Сделав еще несколько приседаний, Юра поставил гирю на землю, подошел ко мне, протягивая руку. Пожатие, как всегда, было у него крепким, пожалуй, чересчур крепким, а дыхание — после возни с этакой-то тяжестью! — разве чуть более частым.
— Дров перепилить — это нам раз плюнуть. А ты давай умывайся и подгребай к завтраку. Видок у тебя больно кислый. Перебрал, что ли?
Я неопределенно махнул рукой: жаловаться на грозу почему-то устыдился.
За завтраком Юра отказался от предложенной отцом рюмки:
— Когда-то можно было, теперь — ни-ни! До особого распоряжения.
— Незавидная жизнь у испытателей,— съязвил я.
Он загадочно усмехнулся:
— Как знать, как знать.
Разговор конечно же перекинулся на его новую службу:
— Много летать приходится?
— А далеко?
— Устаешь?
— Какие-такие новые самолеты испытываешь? — осаждали мы его вопросами. Он отвечал, и загадочная усмешка то и дело трогала его губы, таилась в глазах, и чувствовали мы иногда какое-то смущение в его ответах, недосказанность какую-то, недомолвки. И понимали, что испытателю новой военной техники что-то нужно держать в себе, какие-то государственные секреты до поры до времени не подлежат огласке.
— Летаю,— отвечал он,— и техника новая, непривычная. Больше осваиваю, нежели летаю. С парашютом прыгаю. Науку грызу и спортом занимаюсь. Работа очень увлекательная, и много ее, работы: день маловат, иногда жалеешь, что в сутках не сорок восемь часов.
Это мамино присловье, она вот так же сетует постоянно: жаль, что нельзя растянуть сутки на сорок восемь часов.
— Темнишь ты что-то, Юрий Алексеевич,— сказал недовольно отец.— Чего-то не договариваешь. Ну да ладно, человек ты военный, обязан тайну хранить. А может, когда и проговоришься ненароком.
Юра весело и облегченно рассмеялся.
— Может, папа, и проговариваться не придется — так откроется...
После завтрака мы вышли во двор. Беря в руки пилу, Юра пригрозил:
— Сейчас я тебя в гроб загоню. И будешь ты лежать там в белых тапочках, такой молодой и такой красивый...
— Загнать меня сегодня нетрудно,— согласился я.
...Пробыл он на этот раз дома два или три дня. Вдвоем с ним мы перепилили и перекололи все дрова — и отцу, и мне. Сходили на рыбалку на утренней зорьке. Как-то поблизости от нашего дома, прямо на дороге, мальчишки затеяли игру в городки. Юра тут же ввязался в их компанию и влюбил в себя мальчишек тем, что фигуры выбивал он с первой, редко какую со второй биты.
Теперь он наезжал частенько, и всегда без предупреждения, всегда налегке и на очень короткое время.

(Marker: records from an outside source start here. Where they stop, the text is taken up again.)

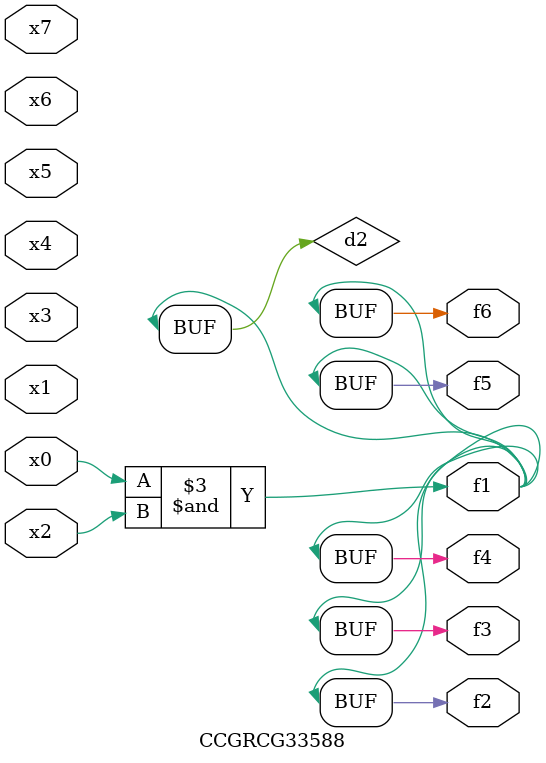
<source format=v>
module CCGRCG33588(
	input x0, x1, x2, x3, x4, x5, x6, x7,
	output f1, f2, f3, f4, f5, f6
);

	wire d1, d2;

	nor (d1, x3, x6);
	and (d2, x0, x2);
	assign f1 = d2;
	assign f2 = d2;
	assign f3 = d2;
	assign f4 = d2;
	assign f5 = d2;
	assign f6 = d2;
endmodule

</source>
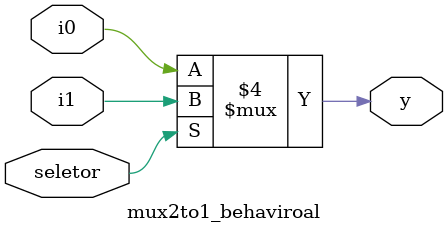
<source format=v>
module mux2to1_behaviroal (
    input i0,                                   // entrada 0
    input i1,                                   // entrada 1
    input seletor,                              // "chave seletora"
    output reg y
);

    always @( i0 or i1 or seletor ) begin
        if ( seletor == 1'b0 )
            y = i0;

        else
            y = i1;
    end

endmodule
</source>
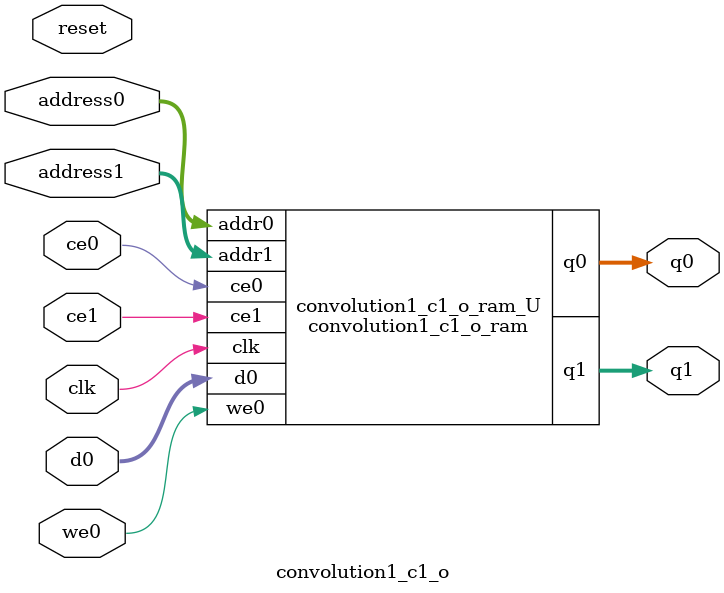
<source format=v>

`timescale 1 ns / 1 ps
module convolution1_c1_o_ram (addr0, ce0, d0, we0, q0, addr1, ce1, q1,  clk);

parameter DWIDTH = 32;
parameter AWIDTH = 13;
parameter MEM_SIZE = 4704;

input[AWIDTH-1:0] addr0;
input ce0;
input[DWIDTH-1:0] d0;
input we0;
output reg[DWIDTH-1:0] q0;
input[AWIDTH-1:0] addr1;
input ce1;
output reg[DWIDTH-1:0] q1;
input clk;

(* ram_style = "block" *)reg [DWIDTH-1:0] ram[0:MEM_SIZE-1];




always @(posedge clk)  
begin 
    if (ce0) 
    begin
        if (we0) 
        begin 
            ram[addr0] <= d0; 
            q0 <= d0;
        end 
        else 
            q0 <= ram[addr0];
    end
end


always @(posedge clk)  
begin 
    if (ce1) 
    begin
            q1 <= ram[addr1];
    end
end


endmodule


`timescale 1 ns / 1 ps
module convolution1_c1_o(
    reset,
    clk,
    address0,
    ce0,
    we0,
    d0,
    q0,
    address1,
    ce1,
    q1);

parameter DataWidth = 32'd32;
parameter AddressRange = 32'd4704;
parameter AddressWidth = 32'd13;
input reset;
input clk;
input[AddressWidth - 1:0] address0;
input ce0;
input we0;
input[DataWidth - 1:0] d0;
output[DataWidth - 1:0] q0;
input[AddressWidth - 1:0] address1;
input ce1;
output[DataWidth - 1:0] q1;



convolution1_c1_o_ram convolution1_c1_o_ram_U(
    .clk( clk ),
    .addr0( address0 ),
    .ce0( ce0 ),
    .d0( d0 ),
    .we0( we0 ),
    .q0( q0 ),
    .addr1( address1 ),
    .ce1( ce1 ),
    .q1( q1 ));

endmodule


</source>
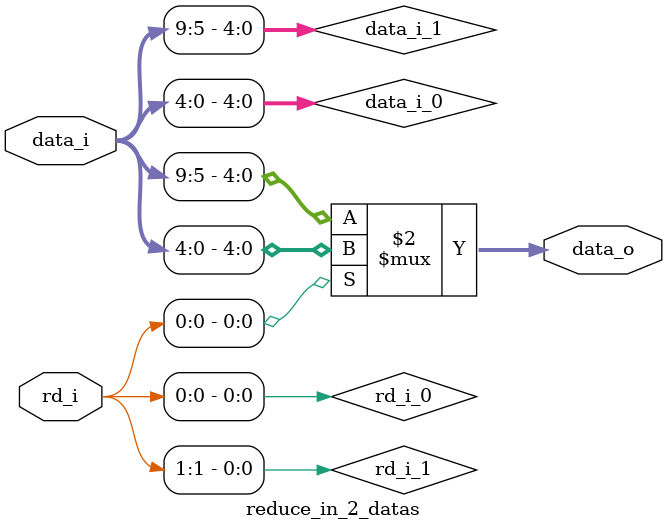
<source format=v>

module reduce_in_8_datas #(
		parameter NUM = 8,
		parameter WIDTH = 5
	)
	(
	 input [NUM*WIDTH-1 : 0] data_i,
	 input [NUM-1 : 0]       rd_i,
	 output [WIDTH-1 : 0]    data_o
	);
    parameter NUM_SUB = NUM/2;

    wire [NUM_SUB*WIDTH-1 : 0] data_i_0, data_i_1;
    wire [WIDTH-1 : 0]         data_o_0, data_o_1;
    wire [NUM/2-1 : 0]         rd_i_0, rd_i_1;

    assign {rd_i_1, rd_i_0} = rd_i;
    assign {data_i_1, data_i_0} = data_i;
    assign data_o = rd_i_0!=0 ? data_o_0 : data_o_1;

	reduce_in_4_datas #(
		.WIDTH(WIDTH)
	)
	reduce_in_4_datas_inst0 (
		.data_i(data_i_0),
		.data_o(data_o_0),
		.rd_i(rd_i_0)
	);

	reduce_in_4_datas #(
		.WIDTH(WIDTH)
	)
	reduce_in_4_datas_inst1 (
		.data_i(data_i_1),
		.data_o(data_o_1),
		.rd_i(rd_i_1)
	);

endmodule

module reduce_in_4_datas #(
        parameter NUM = 4,
        parameter WIDTH = 5
    )
    (
        input [NUM*WIDTH-1 : 0] data_i,
        input [NUM-1 : 0]       rd_i,
        output [WIDTH-1 : 0]    data_o
    );
    parameter NUM_SUB = NUM/2;

    wire [NUM_SUB*WIDTH-1 : 0] data_i_0, data_i_1;
    wire [WIDTH-1 : 0]         data_o_0, data_o_1;
    wire [NUM/2-1 : 0]         rd_i_0, rd_i_1;

    assign {rd_i_1, rd_i_0} = rd_i;
    assign {data_i_1, data_i_0} = data_i;
    assign data_o = rd_i_0!=0 ? data_o_0 : data_o_1;

    reduce_in_2_datas #(
        .WIDTH(WIDTH)
    )
    reduce_in_2_datas_inst0 (
        .data_i(data_i_0),
        .data_o(data_o_0),
        .rd_i(rd_i_0)
    );

    reduce_in_2_datas #(
        .WIDTH(WIDTH)
    )
    reduce_in_2_datas_inst1 (
        .data_i(data_i_1),
        .data_o(data_o_1),
        .rd_i(rd_i_1)
    );

endmodule


module reduce_in_2_datas #(
        parameter NUM = 2,
        parameter WIDTH = 5
    )
    (
        input [NUM*WIDTH-1 : 0] data_i,
        input [NUM-1 : 0]       rd_i,
        output [WIDTH-1 : 0]    data_o
    );
    parameter NUM_SUB = NUM/2;

    wire [NUM_SUB*WIDTH-1 : 0] data_i_0, data_i_1;
    wire [NUM/2-1 : 0]         rd_i_0, rd_i_1;

    assign {rd_i_1, rd_i_0} = rd_i;
    assign {data_i_1, data_i_0} = data_i;
    assign data_o = rd_i_0!=0 ? data_i_0 : data_i_1;

endmodule


</source>
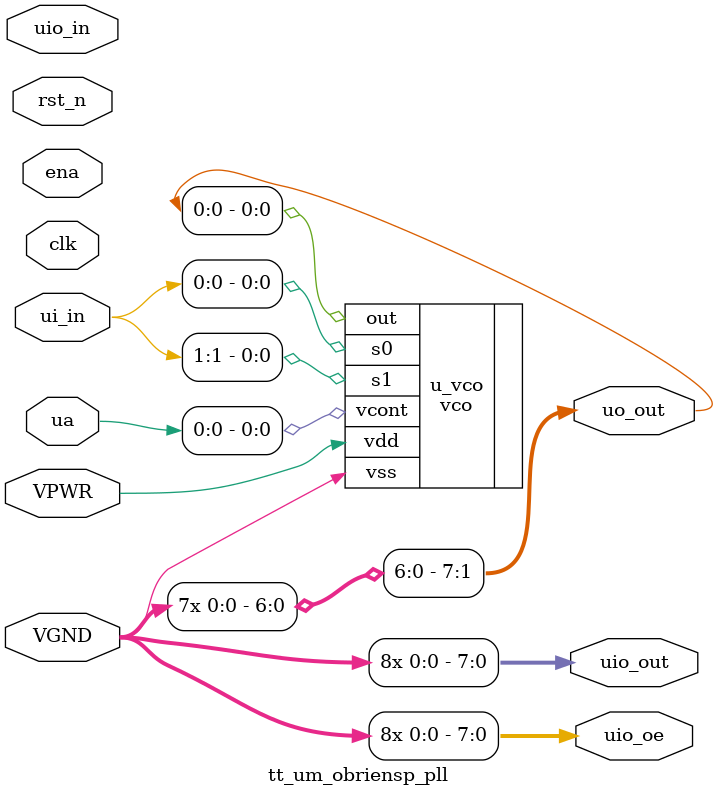
<source format=v>
/*
 * Copyright (c) 2024 Sean Patrick O'Brien
 * SPDX-License-Identifier: Apache-2.0
 */

`default_nettype none

module tt_um_obriensp_pll (
    input  wire       VGND,
    input  wire       VPWR,
    input  wire [7:0] ui_in,    // Dedicated inputs
    output wire [7:0] uo_out,   // Dedicated outputs
    input  wire [7:0] uio_in,   // IOs: Input path
    output wire [7:0] uio_out,  // IOs: Output path
    output wire [7:0] uio_oe,   // IOs: Enable path (active high: 0=input, 1=output)
    inout  wire [7:0] ua,       // Analog pins, only ua[5:0] can be used
    input  wire       ena,      // always 1 when the design is powered, so you can ignore it
    input  wire       clk,      // clock
    input  wire       rst_n     // reset_n - low to reset
);

vco u_vco(
    .vdd(VPWR),
    .vss(VGND),
    .vcont(ua[0]),
    .s0(ui_in[0]),
    .s1(ui_in[1]),
    .out(uo_out[0])
);

assign uo_out[1]  = VGND;
assign uo_out[2]  = VGND;
assign uo_out[3]  = VGND;
assign uo_out[4]  = VGND;
assign uo_out[5]  = VGND;
assign uo_out[6]  = VGND;
assign uo_out[7]  = VGND;

assign uio_out[0] = VGND;
assign uio_out[1] = VGND;
assign uio_out[2] = VGND;
assign uio_out[3] = VGND;
assign uio_out[4] = VGND;
assign uio_out[5] = VGND;
assign uio_out[6] = VGND;
assign uio_out[7] = VGND;

assign uio_oe[0]  = VGND;
assign uio_oe[1]  = VGND;
assign uio_oe[2]  = VGND;
assign uio_oe[3]  = VGND;
assign uio_oe[4]  = VGND;
assign uio_oe[5]  = VGND;
assign uio_oe[6]  = VGND;
assign uio_oe[7]  = VGND;

endmodule

</source>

Сейчас, через годы, вспоминается мне его смущение, когда атаковали мы его вопросами о новой работе, и понимаю я, как невероятно трудно было Юре в те минуты. Он никогда не умел лгать, правдивость была едва ли не самой заметной чертой в его характере. Иногда, чтобы не обидеть нас молчанием или резким ответом, он говорил вынужденную полуправду: да, летаю, да, прыгаю с парашютом, да, занимаюсь спортом. Все это, мол, необходимо летчику-испытателю.
Теперь мы знаем, что весна, лето и осень шестидесятого года были и временем самых напряженных тренировок будущих космонавтов, и временем их привыкания к новой технике, на которой им предстояло бороздить просторы Вселенной, и временем сколачивания самого космического коллектива, временем рождения и развития его.
Именно в эти дни сделана запись в журнале медицинских наблюдений за космонавтами, где сказано, что Юре свойственны «... воля к победе, выносливость, целеустремленность, ощущение коллектива», что у него постоянно отличное самообладание, что он «чистосердечен, чисто душой и телом» и что интеллектуальное развитие у Юры высокое.